MOUNT VERNON, the former home of George Washington, in Fairfax county, Virginia, U.S.A., on the Potomac river, 15 m. below Washington, D.C., reached by steamer from Washington and by electric railway from Alexandria, Virginia. The mansion-house, which is the centre of interest, stands on a bluff overlooking the river. The house is built of wood, but the siding is of wide thick boards so panelled as to give the appearance of cut and dressed stonework. The rooms contain much of the furniture which was in them when they were occupied by General Washington and his family; and the furniture that had been lost has been in part replaced by other furniture of historic interest and of the style in use in Washington’s day. In the main hall hangs a glass casket containing the key to the Bastille which Washington received from Lafayette in 1790. From each end of the house a curved colonnade and a pavement lead westerly to a row of out-buildings which partially enclose a bowling green and spacious lawn with shaded drives and walks, and beautiful gardens (with trees planted by Washington, Franklin, Jefferson, Lafayette and others). A short distance south-west of the mansion-house and between it and the wharf is a plain brick tomb, which was built by Washington’s direction on a site chosen by himself, and contains the remains of Washington and Mrs Washington (removed to this tomb from the old family vault in 1831), and of about thirty relatives—members of the Washington, Blackburn, Corbin, Bushrod, Lewis and Custis families.
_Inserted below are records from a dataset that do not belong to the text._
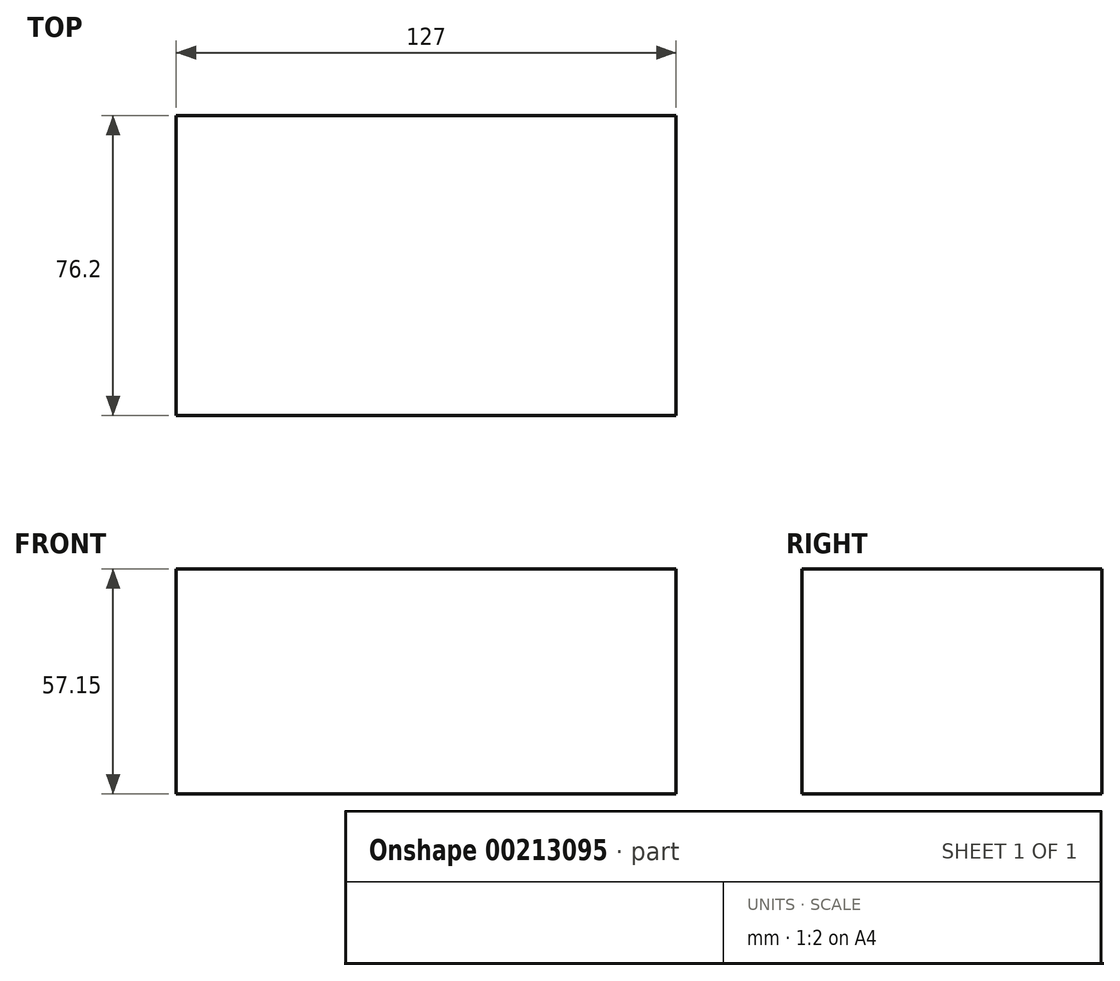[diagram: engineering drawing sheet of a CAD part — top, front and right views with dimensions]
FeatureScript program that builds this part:
annotation { "Feature Type Name" : "Feature", "Feature Type Description" : "" }
export const myFeature = defineFeature(function(context is Context, id is Id, definition is map)
    precondition{}
    {
        {
            var Q0;
            Q0=qCreatedBy(makeId("Top.planeOp"),FACE);
            var sketch = newSketch(context, id + "F0", { "sketchPlane" : qUnion([Q0])});
            skLineSegment(sketch, "E0.bottom", {"start": v(0, 0) * mm, "end": v(127, 0) * mm});
            skLineSegment(sketch, "E0.top", {"start": v(0, 76.2) * mm, "end": v(127, 76.2) * mm});
            skLineSegment(sketch, "E0.left", {"start": v(0, 0) * mm, "end": v(0, 76.2) * mm});
            skLineSegment(sketch, "E0.right", {"start": v(127, 0) * mm, "end": v(127, 76.2) * mm});
            skSolve(sketch);
        }
        {
            var Q0;
            Q0 = qSketchRegion(id + "F0", true);
            extrude(context, id + "F1", {"entities" : qUnion([Q0]), "depth" : 57.15 * mm});
        }
    });
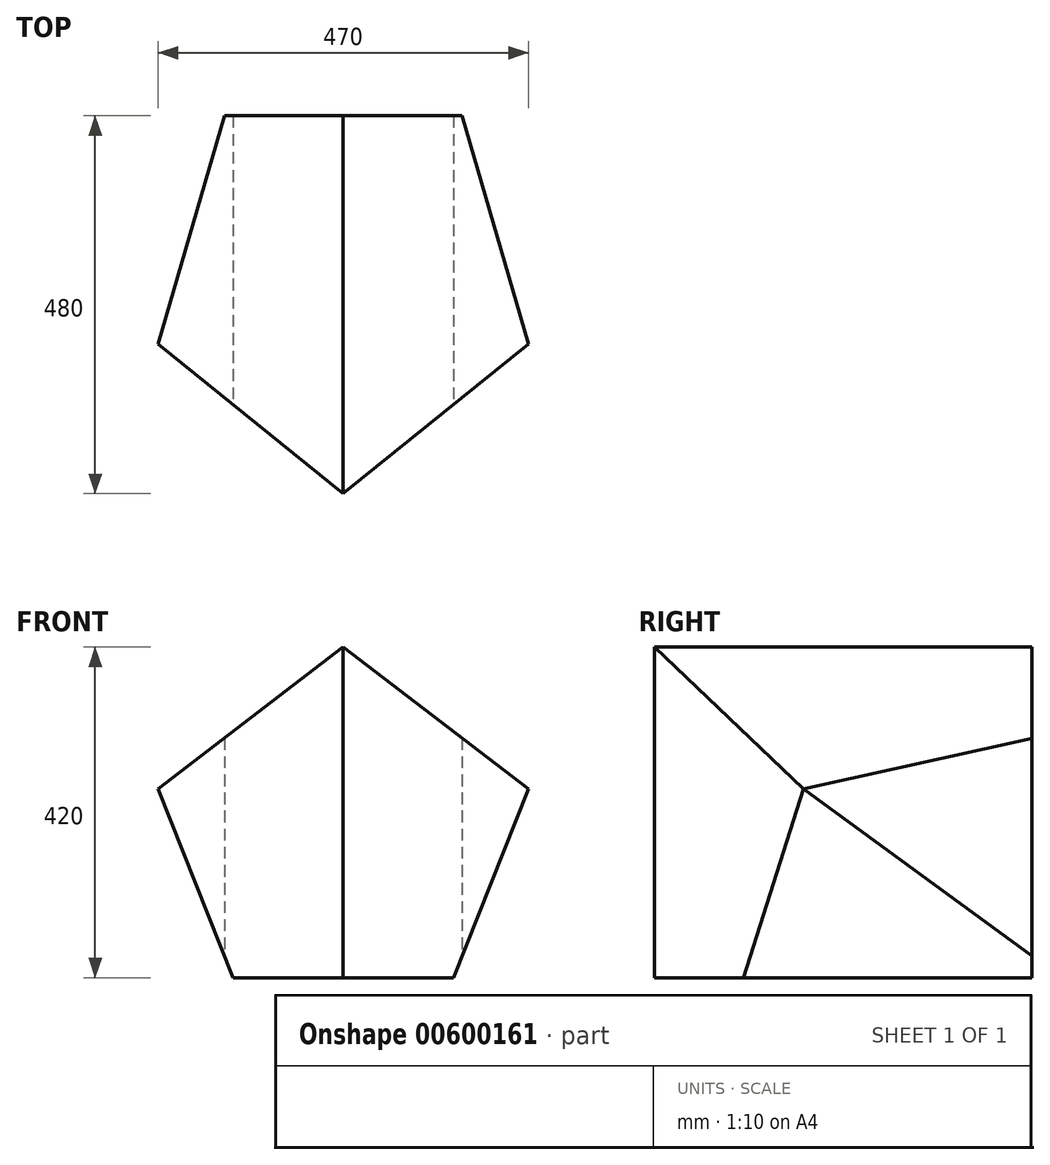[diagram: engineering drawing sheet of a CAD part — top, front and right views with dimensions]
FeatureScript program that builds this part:
annotation { "Feature Type Name" : "Feature", "Feature Type Description" : "" }
export const myFeature = defineFeature(function(context is Context, id is Id, definition is map)
    precondition{}
    {
        {
            var Q0;
            Q0=qCreatedBy(makeId("Front.planeOp"),FACE);
            var sketch = newSketch(context, id + "F0", { "sketchPlane" : qUnion([Q0])});
            skLineSegment(sketch, "E0.bottom", {"start": v(235, 210) * mm, "end": v(-235, 210) * mm});
            skLineSegment(sketch, "E0.top", {"start": v(235, -210) * mm, "end": v(-235, -210) * mm});
            skLineSegment(sketch, "E0.left", {"start": v(235, 210) * mm, "end": v(235, -210) * mm});
            skLineSegment(sketch, "E0.right", {"start": v(-235, 210) * mm, "end": v(-235, -210) * mm});
            skPoint(sketch, "E0.middle", {"position": v(0, 0) * mm});
            skSolve(sketch);
        }
        {
            var Q0;
            Q0=makeQuery(id+"F0.imprint","IMPRINT",FACE,{"disambiguationData":[TD([[makeQuery(id+"F0.imprint","IMPRINT",EDGE,{"derivedFrom":sQuery(id+"F0.wireOp",EDGE,"E0.bottom")}),1.0]])]});
            extrude(context, id + "F1", {"entities" : qUnion([Q0]), "endBound" : BoundingType.SYMMETRIC, "depth" : 480 * mm, "offsetDistance" : 25.4 * mm});
        }
        {
            var Q0;
            Q0=makeQuery(id+"F1.opExtrude","CAP_FACE",FACE,{"disambiguationData":[OSD([sQuery(id+"F0.wireOp",EDGE,"E0.bottom"),sQuery(id+"F0.wireOp",EDGE,"E0.top"),sQuery(id+"F0.wireOp",EDGE,"E0.left"),sQuery(id+"F0.wireOp",EDGE,"E0.right")])],"isStart":false});
            var sketch = newSketch(context, id + "F2", { "sketchPlane" : qUnion([Q0])});
            skLineSegment(sketch, "E1", {"start": v(140, -210) * mm, "end": v(235, 30) * mm});
            skLineSegment(sketch, "E2", {"start": v(235, 30) * mm, "end": v(235, 30) * mm});
            skLineSegment(sketch, "E3", {"start": v(0, 210) * mm, "end": v(235, 30) * mm});
            skLineSegment(sketch, "E4", {"start": v(-140, -210) * mm, "end": v(-235, 30) * mm});
            skLineSegment(sketch, "E5", {"start": v(-235, 30) * mm, "end": v(0, 210) * mm});
            skLineSegment(sketch, "E6", {"start": v(-140, -210) * mm, "end": v(-235, -210) * mm});
            skLineSegment(sketch, "E7", {"start": v(140, -210) * mm, "end": v(235, -210) * mm});
            skSolve(sketch);
        }
        {
            var Q0;
            {var subQ0=sQuery(id+"F2.wireOp",EDGE,"E3");Q0=makeQuery(id+"F2.imprint","IMPRINT",FACE,{"disambiguationData":[TD([[makeQuery(id+"F2.imprint","IMPRINT",EDGE,{"derivedFrom":subQ0}),1.0]])]});}
            var Q1;
            {var subQ0=sQuery(id+"F2.wireOp",EDGE,"E1");Q1=makeQuery(id+"F2.imprint","IMPRINT",FACE,{"disambiguationData":[TD([[makeQuery(id+"F2.imprint","IMPRINT",EDGE,{"derivedFrom":subQ0}),-1.0]])]});}
            var Q2;
            {var subQ0=sQuery(id+"F2.wireOp",EDGE,"E4");Q2=makeQuery(id+"F2.imprint","IMPRINT",FACE,{"disambiguationData":[TD([[makeQuery(id+"F2.imprint","IMPRINT",EDGE,{"derivedFrom":subQ0}),1.0]])]});}
            var Q3;
            {var subQ0=sQuery(id+"F2.wireOp",EDGE,"E5");Q3=makeQuery(id+"F2.imprint","IMPRINT",FACE,{"disambiguationData":[TD([[makeQuery(id+"F2.imprint","IMPRINT",EDGE,{"derivedFrom":subQ0}),1.0]])]});}
            extrude(context, id + "F3", {"entities" : qUnion([Q0, Q1, Q2, Q3]), "operationType" : NewBodyOperationType.REMOVE, "endBound" : BoundingType.THROUGH_ALL, "oppositeDirection" : true, "depth" : 25.4 * mm, "offsetDistance" : 25.4 * mm});
        }
        {
            var Q0;
            Q0=makeQuery(id+"F1.opExtrude","SWEPT_FACE",FACE,{"disambiguationData":[OSD([sQuery(id+"F0.wireOp",EDGE,"E0.top")])]});
            var sketch = newSketch(context, id + "F4", { "sketchPlane" : qUnion([Q0])});
            skLineSegment(sketch, "E8", {"start": v(151.04, -240) * mm, "end": v(235, 50.18) * mm});
            skLineSegment(sketch, "E9", {"start": v(235, 50.18) * mm, "end": v(235, 50.18) * mm});
            skLineSegment(sketch, "E10", {"start": v(0, 240) * mm, "end": v(235, 50.18) * mm});
            skLineSegment(sketch, "E11", {"start": v(-151.04, -240) * mm, "end": v(-235, 50.18) * mm});
            skLineSegment(sketch, "E12", {"start": v(-235, 50.18) * mm, "end": v(0, 240) * mm});
            skLineSegment(sketch, "E13", {"start": v(-151.04, -240) * mm, "end": v(151.04, -240) * mm});
            skLineSegment(sketch, "E14", {"start": v(-235, 50.18) * mm, "end": v(-235, 240) * mm});
            skLineSegment(sketch, "E15", {"start": v(-235, 240) * mm, "end": v(0, 240) * mm});
            skLineSegment(sketch, "E16", {"start": v(0, 240) * mm, "end": v(235, 240) * mm});
            skLineSegment(sketch, "E17", {"start": v(235, 50.18) * mm, "end": v(235, 240) * mm});
            skLineSegment(sketch, "E18", {"start": v(151.04, -240) * mm, "end": v(235, -240) * mm});
            skLineSegment(sketch, "E19", {"start": v(235, -240) * mm, "end": v(235, 50.18) * mm});
            skLineSegment(sketch, "E20", {"start": v(-151.04, -240) * mm, "end": v(-235, -240) * mm});
            skLineSegment(sketch, "E21", {"start": v(-235, -240) * mm, "end": v(-235, 50.18) * mm});
            skSolve(sketch);
        }
        {
            var Q0;
            {var subQ0=sQuery(id+"F4.wireOp",EDGE,"E17");Q0=makeQuery(id+"F4.imprint","IMPRINT",FACE,{"disambiguationData":[TD([[makeQuery(id+"F4.imprint","IMPRINT",EDGE,{"derivedFrom":subQ0}),1.0]])]});}
            var Q1;
            {var subQ0=sQuery(id+"F4.wireOp",EDGE,"E16");var subQ1=sQuery(id+"F4.wireOp",EDGE,"E10");var subQ2=makeQuery(id+"F4.imprint","INTERSECT",VERTEX,{"derivedFrom":[subQ1,sQuery(id+"F4.wireOp",EDGE,"E12"),sQuery(id+"F4.wireOp",EDGE,"E15"),subQ0]});Q1=makeQuery(id+"F4.imprint","IMPRINT",FACE,{"disambiguationData":[TD([[makeQuery(id+"F4.imprint","IMPRINT",EDGE,{"disambiguationData":[TD([[subQ2,-1.0]])],"derivedFrom":subQ1}),1.0]])]});}
            var Q2;
            Q2=makeQuery(id+"F4.imprint","IMPRINT",FACE,{"disambiguationData":[TD([[makeQuery(id+"F4.imprint","IMPRINT",EDGE,{"derivedFrom":sQuery(id+"F4.wireOp",EDGE,"E8")}),-1.0]])]});
            var Q3;
            Q3=makeQuery(id+"F4.imprint","IMPRINT",FACE,{"disambiguationData":[TD([[makeQuery(id+"F4.imprint","IMPRINT",EDGE,{"derivedFrom":sQuery(id+"F4.wireOp",EDGE,"E11")}),1.0]])]});
            var Q4;
            {var subQ0=sQuery(id+"F4.wireOp",EDGE,"E14");Q4=makeQuery(id+"F4.imprint","IMPRINT",FACE,{"disambiguationData":[TD([[makeQuery(id+"F4.imprint","IMPRINT",EDGE,{"derivedFrom":subQ0}),-1.0]])]});}
            var Q5;
            {var subQ0=sQuery(id+"F4.wireOp",EDGE,"E15");var subQ1=sQuery(id+"F4.wireOp",EDGE,"E12");var subQ2=makeQuery(id+"F4.imprint","INTERSECT",VERTEX,{"derivedFrom":[sQuery(id+"F4.wireOp",EDGE,"E10"),subQ1,subQ0,sQuery(id+"F4.wireOp",EDGE,"E16")]});Q5=makeQuery(id+"F4.imprint","IMPRINT",FACE,{"disambiguationData":[TD([[makeQuery(id+"F4.imprint","IMPRINT",EDGE,{"disambiguationData":[TD([[subQ2,1.0]])],"derivedFrom":subQ1}),1.0]])]});}
            extrude(context, id + "F5", {"entities" : qUnion([Q0, Q1, Q2, Q3, Q4, Q5]), "operationType" : NewBodyOperationType.REMOVE, "endBound" : BoundingType.THROUGH_ALL, "oppositeDirection" : true, "depth" : 25.4 * mm, "offsetDistance" : 25.4 * mm});
        }
    });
The estate, originally called “Little Hunting Creek Plantation,” was devised in 1676 by John Washington (the first of the family in America) to his son, Lawrence, who in turn devised it to his daughter, Mildred, by whom (and her husband Roger Gregory) it was deeded in 1726 to her brother Augustine (George Washington’s father). On Augustine’s death (1743) it passed to Lawrence (George’s half-brother), who built in 1743 the villa which forms the middle portion of the present mansion-house and named the estate Mount Vernon, in honour of his former commander, Admiral Edward Vernon (1684–1757). Lawrence left it (1752) to his widow Anne Fairfax (who in the same year married George Lee) with the proviso that it should pass at her death to George Washington, who meanwhile rented the estate, gaining full possession at her death in 1761. In 1784–1785 he enlarged the villa into the mansion-house with its present dimensions by building an addition at each end, erected several of the out-buildings, and adorned the grounds, all according to his own plans and specifications. At General Washington’s death (1799) Mount Vernon passed to his widow; at her death (1802) it passed to his nephew, Bushrod Washington, and at Bushrod Washington’s death (1829) to his nephew John Augustine Washington, who devised it in 1832 to his widow, by whom it was devised in 1835 to their son John A. Washington. This last was authorized by his father’s will to sell the estate to the United States government, and in 1847 offered the property for $100,000, but the offer was refused. In 1860 the mansion-house and 200 acres of the original estate, fast falling into decay, were bought for $200,000 (much of which had been raised through the efforts of Edward Everett) by the Mount Vernon Ladies Association of the Union. This association under its charter (1856) bound itself to restore the estate as far as possible to the condition in which it was in the lifetime of Washington and to keep it sacred to his memory, and Virginia agreed to exempt it from taxation as long as these terms were fulfilled.

See B. J. Lossing, The Home of Washington: or Mount Vernon and its Associations (Hartford, 1870).